The theatre’s artistic director, Valery Gergiev, actively advocated the project plans that were submitted by Erik Moss. However, these plans were not well-received by the St. Petersburg’s community, as many did not want such an overtly contemporary building located in the center of the museum city.
The design competition in 2003 was won by designs submitted by Dominique Perrault, but these were also later blocked: it was explained that the plans failed to account sufficiently for water supply, ventilation and sanitation.

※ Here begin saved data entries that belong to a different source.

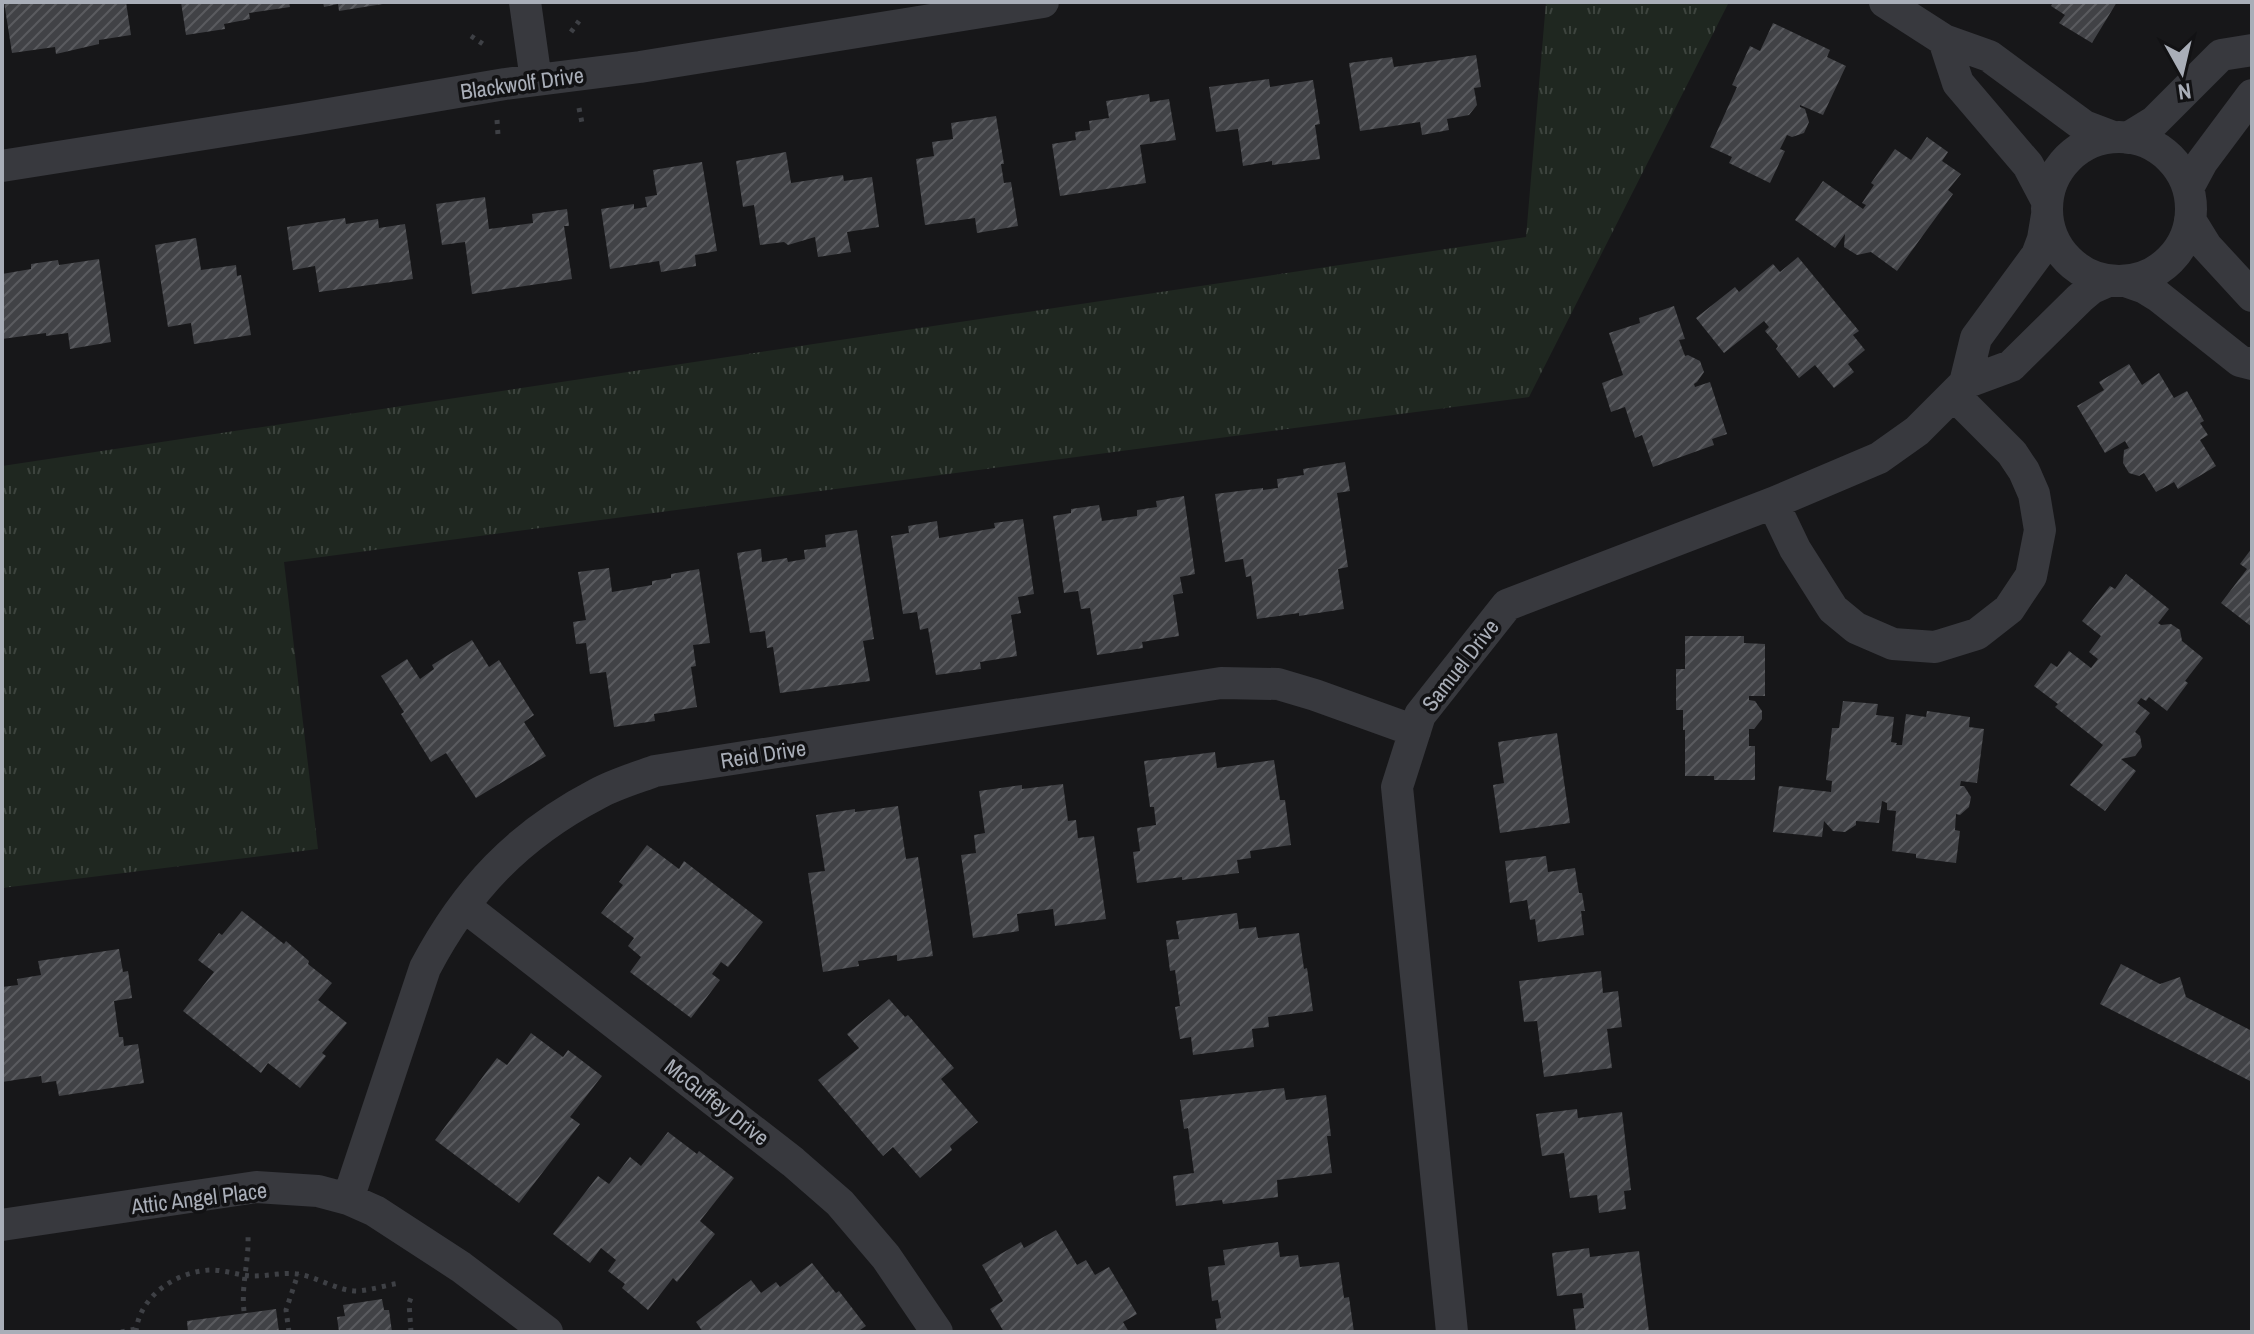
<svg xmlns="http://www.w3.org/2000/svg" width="2254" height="1334" viewBox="0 0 2254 1334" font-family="'Archivo Narrow',sans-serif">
<defs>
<pattern id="park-tufts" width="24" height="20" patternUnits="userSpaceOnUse" patternTransform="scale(2)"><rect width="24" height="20" fill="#1f2720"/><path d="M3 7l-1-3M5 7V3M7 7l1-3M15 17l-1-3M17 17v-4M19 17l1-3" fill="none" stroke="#3d443e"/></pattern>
<pattern id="building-hatch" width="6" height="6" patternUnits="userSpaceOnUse" patternTransform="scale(2)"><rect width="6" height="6" fill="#414246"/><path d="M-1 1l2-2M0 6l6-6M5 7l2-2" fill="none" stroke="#5a5b5f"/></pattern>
</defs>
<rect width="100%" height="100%" fill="#171719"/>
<path fill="url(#park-tufts)" d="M1546,2H1729L1529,397L284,562L318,849L2,888V466L1526,237Z"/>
<path fill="url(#building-hatch)" d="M4,2H126L131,35L99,40V44L56,54L55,47L12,53Z
M181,2H289L290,7L249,13L250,19L224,24L225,29L186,35Z
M323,2H383V4L339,11L338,4L324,7Z
M2053,2H2117L2092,43L2059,23L2065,15L2051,6Z
M1773,23L1830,50L1827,57L1846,66L1823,115L1800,105V107L1805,109L1809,122L1804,133L1792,137L1787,135L1780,149L1785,151L1770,183L1729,163L1732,157L1710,147L1737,87L1732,85L1750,46L1760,51Z
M1476,55L1481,87L1474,88L1477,105L1469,115L1447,119L1449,130L1422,135L1420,122L1360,131L1349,63L1392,57L1394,67Z
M1269,79L1270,87L1313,80L1320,124L1315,125L1320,159L1272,165V161L1243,166L1238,129L1216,132L1209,87Z
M1149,94L1150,102L1169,99L1176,140L1140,145L1146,183L1060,196L1052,144L1076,140L1075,132L1090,130L1089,121L1109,118L1106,101Z
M996,116L1004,164H1001L1004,183L1011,182L1018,226L977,233L975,218L925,225L916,159L934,156L932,142L953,139L951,123Z
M1927,137L1948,152L1942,161L1961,174L1948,190L1953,194L1897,271L1871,252L1857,255L1844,247L1845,234L1835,248L1795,220L1823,181L1863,209L1866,205L1862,203L1874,185L1871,183L1895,149L1911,160Z
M786,152L791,183L843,175L844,181L872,177L879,227L847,232L851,252L818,257L815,237L788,245L784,242L760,245L754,205L743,207L736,161Z
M702,162L717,251L695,255L696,266L661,272L659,261L610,269L601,209L634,204V209L647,207L645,197L657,195L653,170Z
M485,197L489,229L533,223L532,214L567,209L569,226H564L572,279L472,294L465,242L442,245L436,204Z
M345,218L346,224L378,219L379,228L405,224L413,279L319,292L315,266L293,270L287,227Z
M196,238L201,270L236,265L237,276L241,275L251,335L194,344L191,323L168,327L155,245Z
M1798,257L1859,331L1853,335L1865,350L1848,364L1854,372L1834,388L1815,365L1799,378L1776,349L1778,346L1765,331L1769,327L1764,321L1724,353L1696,318L1735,287L1739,292L1773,264L1780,272Z
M99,259L111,342L70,349L68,333L46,336V333L2,339V274L31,269V264L58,260L59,265Z
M1674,306L1685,339L1679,340L1685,356L1688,355L1700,361L1704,372L1697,382L1694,384L1695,387L1710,382L1727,434L1712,439L1714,445L1653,467L1642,435L1635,438L1625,407L1611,412L1602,383L1623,375L1609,333L1640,323L1639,318Z
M2129,364L2142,385L2159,373L2174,398L2187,391L2204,421L2200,423L2208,435L2200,440L2216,466L2178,489L2174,482L2156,492L2144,473L2139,476L2129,473L2123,463L2124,450L2129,448L2125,441L2105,453L2077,406L2104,390L2099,382Z
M1345,462L1350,491L1337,493L1348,567L1338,569L1344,609L1299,616V613L1257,619L1251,576L1246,577L1243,559L1225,562L1215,494L1263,488V490L1278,488L1277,479L1304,475L1303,469Z
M1184,496L1195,574L1180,577L1183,593L1173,595L1179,636L1142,642L1143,648L1097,655L1090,608L1081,609L1078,591L1064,593L1053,516L1071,513V509L1099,505L1102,521L1137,516V510L1157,507L1156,501Z
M1023,519L1034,594L1018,597L1021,613L1011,615L1017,656L980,662L981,669L936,675L928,628L920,630L917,612L903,614L891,536L909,533L908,526L937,521L939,538L995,528L994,523Z
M857,530L874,639L863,641L870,681L780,693L773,647L767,648L765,631L750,633L737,553L761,549L762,562L787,558L788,562L805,559L804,550L826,547L825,535Z
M2252,548V627L2221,603L2247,569L2240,564Z
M609,568L612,592L652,585V581L671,578V574L699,569L710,643L693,645L696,666L691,667L697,707L654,714L655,721L614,727L606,672L590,674L586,643L576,644L573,622L586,620L578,572Z
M2126,574L2169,609L2158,623L2161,625L2171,624L2180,630L2182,641L2203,658L2185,681L2188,683L2167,711L2149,697L2146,701L2141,698L2137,703L2150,713L2135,732L2140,736L2142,747L2135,756L2121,759L2136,771L2105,811L2070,785L2103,745L2055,707L2058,704L2034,686L2051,663L2057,667L2069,651L2091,668L2098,659L2089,652L2101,636L2082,621L2110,586L2115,589Z
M1685,636H1744V643L1765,644V696H1749V700L1755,701L1762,711V719L1754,729H1749V746H1755V780H1714V776H1685V730H1683V710H1676V669H1685Z
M472,640L489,667L499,660L534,715L524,722L546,756L476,798L446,753L431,762L401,714L404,712L381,676L407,659L420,679L434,669L432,665Z
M1843,701L1878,704L1876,715L1894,717L1891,742L1897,743L1896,745H1902L1906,714L1926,717L1927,711L1970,717L1969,727L1984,729L1977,783L1961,781L1960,786H1964L1971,797L1969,807L1960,815L1956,814L1955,830L1960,831L1956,863L1916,858V854L1892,851L1896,811L1887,810V803L1882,801L1879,823L1856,821V825L1845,832L1833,831L1824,821L1822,837L1773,832L1779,786L1831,792L1832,781L1826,780L1832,728H1839Z
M1557,733L1570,823L1500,833L1493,785L1504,783L1498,742Z
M1215,752L1217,768L1274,760L1280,800H1285L1291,845L1250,851L1251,858L1237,860L1239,873L1182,880V877L1137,883L1133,852L1140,851L1137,828L1156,825L1154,807H1150L1144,761Z
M1063,784L1068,821L1076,820L1078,838L1094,836L1106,919L1055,926L1053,909L1017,914L1019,931L973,938L961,855L976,853L974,835L985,833L979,791L1022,785V789Z
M898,806L906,859L918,857L933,956L897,961V955L858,961L859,966L823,972L808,873L825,871L816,815L855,809V812Z
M647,845L679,869L684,861L763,922L728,967L721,962L712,974L720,980L691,1018L630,972L641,957L628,946L634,938L601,913L623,885L619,882Z
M1546,856L1548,872L1575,868L1579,893H1582L1585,911H1581L1584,935L1538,942L1535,919L1530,920L1527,900L1510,903L1505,861Z
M242,911L284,944L286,941L309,961L308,964L332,983L318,1000L347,1023L322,1053L326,1056L300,1088L268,1063L261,1073L183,1011L214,972L198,960L219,933L222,935Z
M1237,913L1239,929L1256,927L1258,938L1299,933L1304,969L1307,968L1313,1011L1268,1017L1269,1027L1252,1029L1254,1047L1193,1055L1191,1037L1180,1039L1175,1007L1180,1006L1175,970L1170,971L1166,940L1179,939L1176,921Z
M119,949L123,972L128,971L132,998L114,1001L119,1037H123L124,1046L138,1044L144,1083L59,1096L56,1081L42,1083L41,1076L2,1082V987L18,985L17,979L41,975L38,961Z
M2121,964L2160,984L2180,977L2186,997L2252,1031V1082L2100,1004Z
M1601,971L1603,993L1618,991L1622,1027L1607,1029L1612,1068L1544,1077L1537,1021L1524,1022L1519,981Z
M889,999L905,1017L908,1015L954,1068L941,1079L978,1122L950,1146L952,1150L920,1178L893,1147L883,1156L818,1080L859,1048L847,1034Z
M531,1033L563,1057L568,1050L602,1076L570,1117L580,1124L519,1203L435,1140L497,1058L507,1065Z
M1284,1088L1286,1100L1326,1095L1331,1136H1327L1332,1173L1277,1180L1278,1197L1223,1204L1222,1200L1176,1206L1173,1176L1194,1173L1188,1128L1184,1129L1180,1100Z
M1577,1109L1578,1118L1622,1112L1631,1190L1624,1191L1626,1209L1599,1213L1597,1195L1570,1198L1564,1153L1542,1156L1536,1114Z
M668,1132L697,1154L699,1151L734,1178L700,1221L715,1234L677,1282L673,1278L648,1310L622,1288L625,1284L608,1271L616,1260L601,1248L590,1263L553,1234L598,1176L609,1184L630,1157L641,1166Z
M1056,1230L1077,1265L1086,1260L1095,1275L1109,1267L1137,1314L1123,1322L1129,1332H1004L990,1309L1003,1301L982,1265L1021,1242L1024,1248Z
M1278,1242L1280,1257L1298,1255L1300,1267L1339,1262L1344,1298L1349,1297L1354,1332H1217L1215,1319L1221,1318L1218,1300L1212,1301L1208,1267L1225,1265L1223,1250Z
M1589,1248L1590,1257L1639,1251L1649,1332H1576L1573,1309L1584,1308L1582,1293L1557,1296L1552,1253Z
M812,1263L836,1293L839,1291L866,1326L857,1332H703L696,1322L751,1280L761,1293L776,1282L780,1287Z
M382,1299L384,1310H389L392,1332H339L337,1317L345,1316L343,1305Z
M276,1309L279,1332H188L187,1321Z"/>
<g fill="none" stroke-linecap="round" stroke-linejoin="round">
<path stroke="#3e4045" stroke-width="5" stroke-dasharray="4 6" stroke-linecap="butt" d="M571,32L579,21
M471,36L486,46
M579,108L582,123
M497,120L498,135
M244,1311C241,1285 249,1262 248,1236
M121,1332L136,1329
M136,1332C139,1296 177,1271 211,1270C226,1270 240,1276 254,1276C268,1276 284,1272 298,1274C317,1277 338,1291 357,1291C372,1290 387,1285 400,1283
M289,1332L286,1310L298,1274
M411,1332L409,1303L413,1293"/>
<path stroke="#38393e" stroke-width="32" d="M525,2L536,80
M1885,2L1944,40L1989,56L2084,126L2113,137
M1944,40L1958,83L2028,165L2047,201
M2047 209a72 72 0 1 1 144 0a72 72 0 1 1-144 0Z
M2128,138L2154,122L2221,55L2252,50
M2,166L299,119L505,84L640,67L1043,2
M2188,188L2202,162L2252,95
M2190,220L2206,246L2252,296
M2125,281L2145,288L2158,296L2240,361L2252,364
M1965,383L2011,366L2080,298L2092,288L2108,281
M1773,503L1795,549L1833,609L1856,628L1893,644L1935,647L1977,634L2009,609L2031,576L2040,530L2034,494L2024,471L2012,453L1954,395
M464,906L793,1162L840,1203L886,1257L937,1332
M348,1199L425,968C466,890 518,835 597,794C615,784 636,778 655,771L1221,683L1278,684L1315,695L1415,731
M2,1225L256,1187L318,1191L348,1199L375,1211L461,1267L547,1332
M1452,1332L1397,787L1420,715L1507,605L1773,503L1879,458L1917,431L1965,383L1976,338L2037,255L2043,239L2047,215"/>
</g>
<g text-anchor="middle" stroke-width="7" stroke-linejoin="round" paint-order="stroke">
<g font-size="22" fill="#a9aeb8" stroke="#121214">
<text transform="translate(522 83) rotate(-8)" y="8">Blackwolf Drive</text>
<text transform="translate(1460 665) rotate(-52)" y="8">Samuel Drive</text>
<text transform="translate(763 754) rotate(-9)" y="8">Reid Drive</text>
<text transform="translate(717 1102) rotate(38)" y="8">McGuffey Drive</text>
<text transform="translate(199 1198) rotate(-7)" y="8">Attic Angel Place</text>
</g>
</g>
<rect width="2254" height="1334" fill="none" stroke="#a9aeb8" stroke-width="8"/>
<g transform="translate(2182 72) rotate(172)" stroke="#121214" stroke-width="6" paint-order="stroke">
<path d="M0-6L14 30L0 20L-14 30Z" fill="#a9aeb8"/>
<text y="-12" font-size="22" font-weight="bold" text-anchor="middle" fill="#a9aeb8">N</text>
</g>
</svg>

The most recently held competition in 2009 was won by the firm Diamond & Schmitt Architects.
Vladimir Medinsky, Russia’s culture minister, is very happy with the building. “It’s going to be the best theatre building in the world!” Medinsky tweeted.
6. Invasion, Kubana, the Creation of the World, and the Afisha Picnic
Afisha Picnic 2012 held in the late July gathered the most progressive and stylish Moscow youngsters in one of the most ancient city-parks. Source: Daria Donina.
Russia’s open-air rock festivals run all summer long. This year, “Creation of the World” (the enormous world music festival) moves from Perm to the city of Kazan, where it will run in alongside the Universiade (the international student games).“Nashestvie” (“Invasion”) will take place, as usual, at Zavidovo in Tver Region, on the banks of the Volga. This is a festival played mainly by Russian bands, being one of Russia’s main open-air events to run over several days.
“Kubana” (the nickname for the region on the Black Sea coast) will be welcoming its festival headliners, Guano Apes. The event is the most cutting-edge of Russia’s large-scale festivals, staged by the Black Sea coast in Krasnodar Region. The pun is that Krasnodar Region is also known as “Kuban” in Russian – so it’s Cuba that is the interloper here.
On Jul. 13, at the grounds of the Kolomenskoe historic mansion in Moscow, the “Afisha Picnic” is set to take place. The festival is organized by Moscow’s leading listings magazine, Afisha. The Picnic is well-known for presenting high-end pop, and Blur are its Brit-pop headliners this year. One unusual aspect of this gig is that it is a completely dry event – not even beer is permitted – so audiences will be savoring the kings of classic Brit-pop with sober heads.
7. The Tsar’s Bride – opera production at the Bolshoi Theatre
Tsar' Bride in Bolshoi Theatre. Source: Press Photo/ Damir Yusupov.
The Bolshoi Theatre will be presenting a production of Rimsky-Korsakov’s opera “The Tsar’s Bride” in the manner in which it was staged during the 1960s. In these modern times, it is normal for advanced opera directors to stage fashionable, updated productions; yet these modern renditions often provoke extreme dislike from conservative-minded opera audiences.
The Bolshoi Theatre has taken a step in favor of aggrieved audiences by reviving its legacy production of the opera: lavish costumes and traditional stagecraft will put the “grand” back into “grand opera.” Israeli director Julia Pevzner, well known for her work in the United States and Europe, comes in to revive the production, and the Bolshoi Theatre’s music director, Vassily Sinaisky, supervises in the pit.